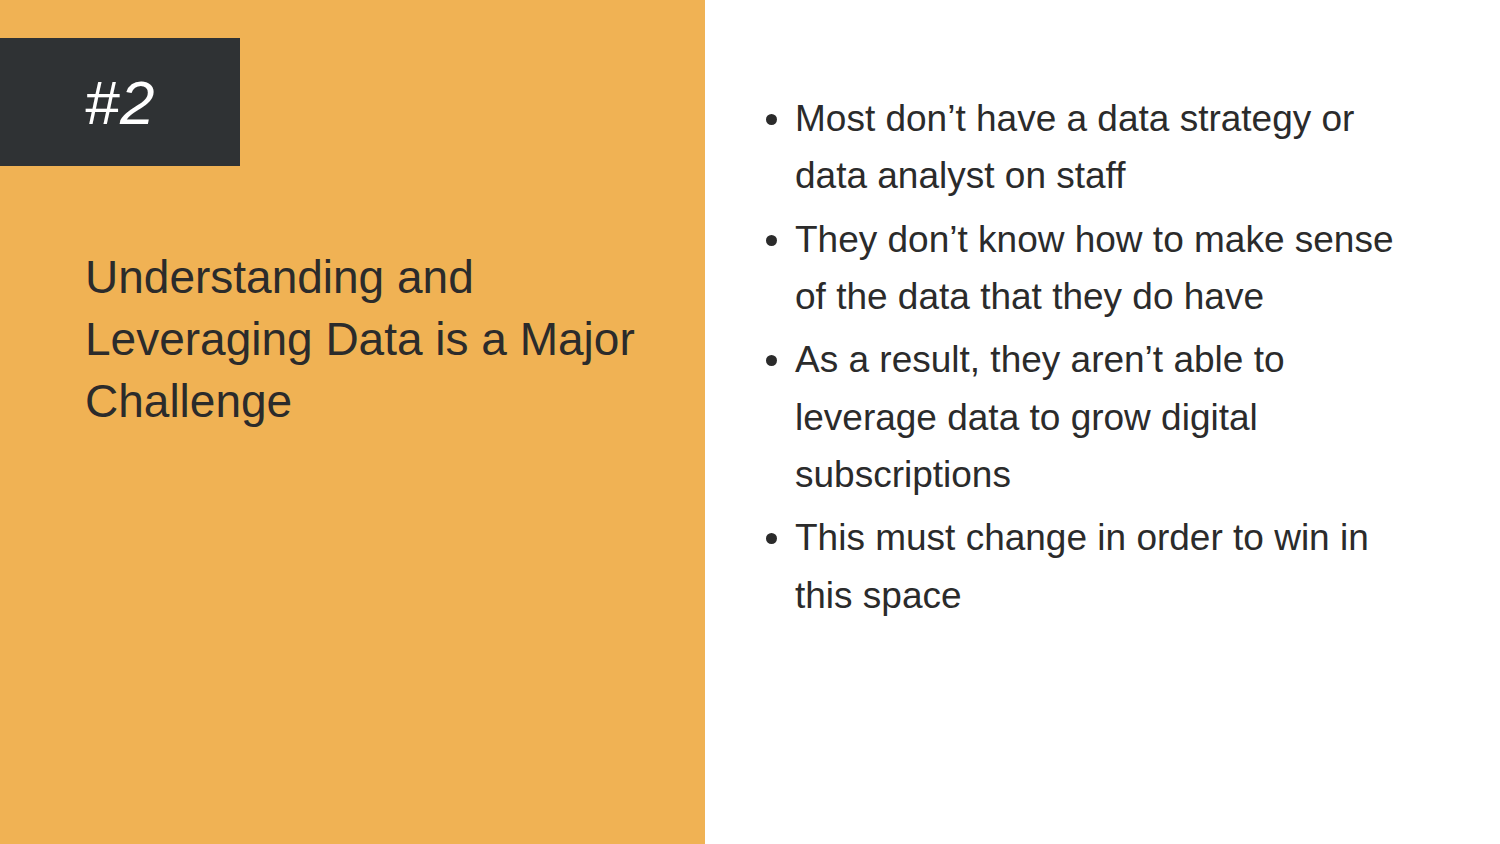#2
Understanding and Leveraging Data is a Major Challenge
Most don’t have a data strategy or data analyst on staff
They don’t know how to make sense of the data that they do have
As a result, they aren’t able to leverage data to grow digital subscriptions
This must change in order to win in this space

┄┄┄┄┄┄┄┄┄┄┄┄┄┄┄┄┄┄┄┄

**What you are asked to do:** From the line with "As a result, they" to the last line of the material, give every line again exactly, and only those lines.

**Result of this exercise:**
As a result, they aren’t able to leverage data to grow digital subscriptions
This must change in order to win in this space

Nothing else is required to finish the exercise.